### [Job]
Copy every text line of the rows below without changing any character, and leave the pictures out of your answer.

┄┄┄┄┄┄┄┄┄┄┄┄┄┄┄┄┄┄┄┄

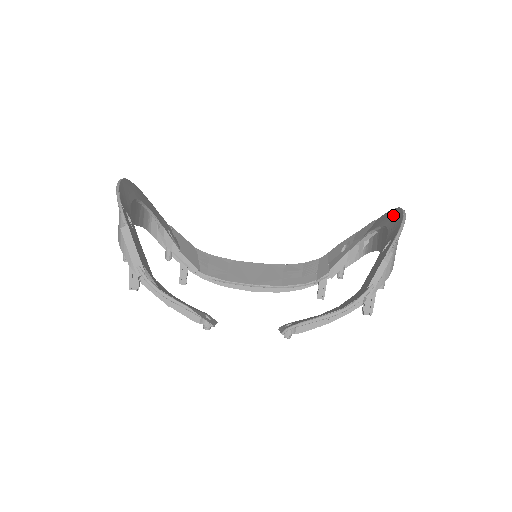
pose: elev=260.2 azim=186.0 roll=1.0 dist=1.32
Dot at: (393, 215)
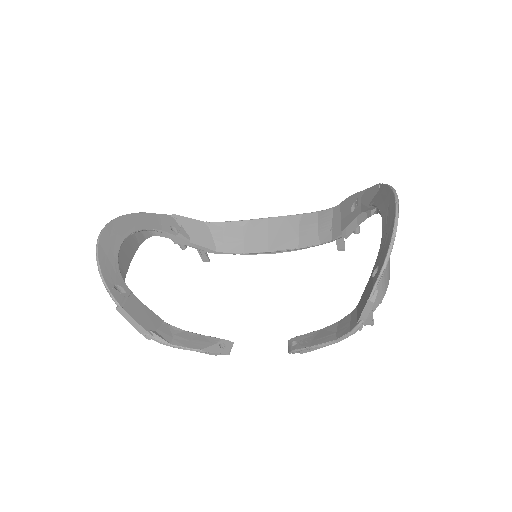
Dot at: (389, 209)
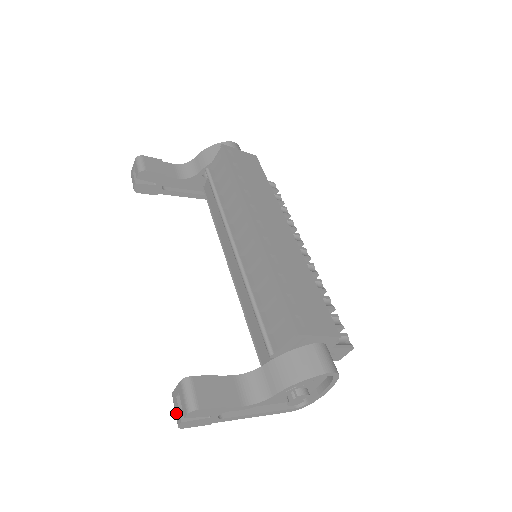
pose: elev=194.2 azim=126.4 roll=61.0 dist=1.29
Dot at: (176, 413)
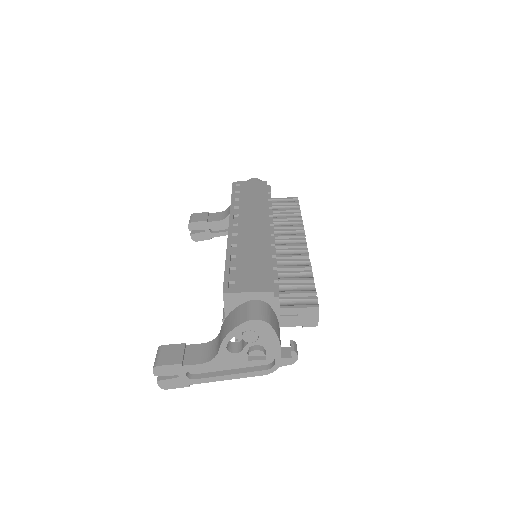
Dot at: occluded
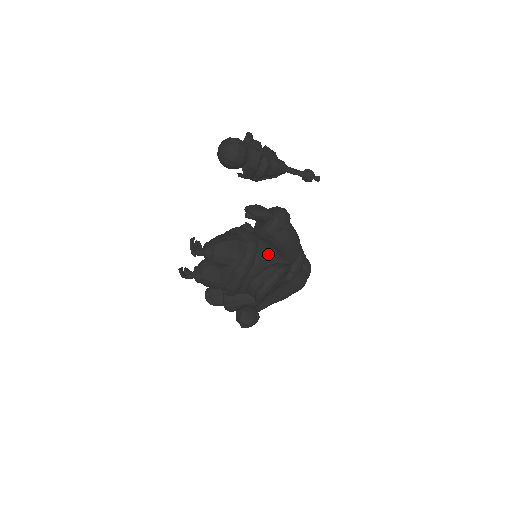
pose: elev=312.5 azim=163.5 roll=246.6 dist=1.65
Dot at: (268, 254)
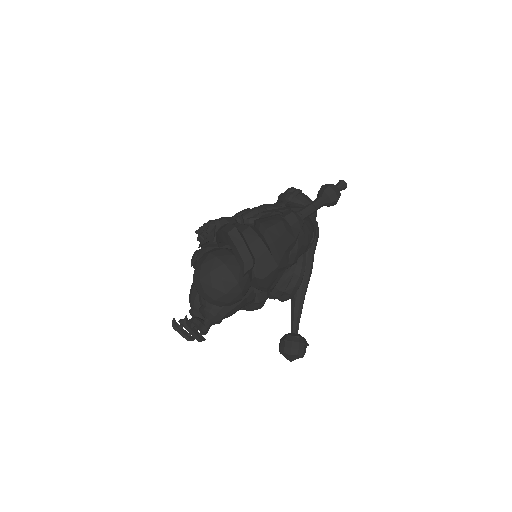
Dot at: occluded
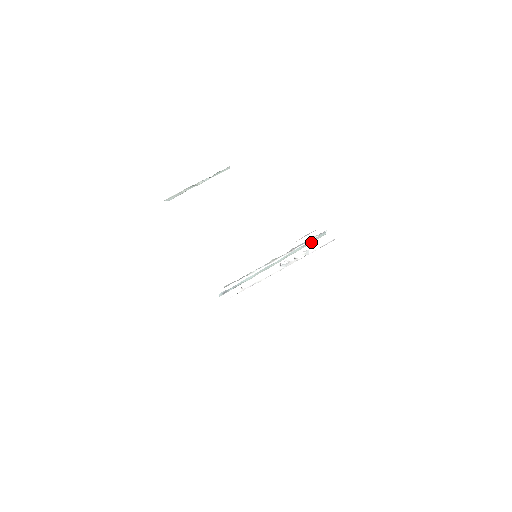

┄┄┄┄┄┄┄┄┄┄┄┄┄┄┄┄┄┄┄┄

### [Reply]
pose: elev=260.2 azim=186.0 roll=1.0 dist=1.32
Dot at: (393, 215)
Dot at: (389, 209)
pose: elev=194.2 azim=126.4 roll=61.0 dist=1.29
Dot at: (176, 413)
Dot at: occluded
pose: elev=312.5 azim=163.5 roll=246.6 dist=1.65
Dot at: (268, 254)
Dot at: occluded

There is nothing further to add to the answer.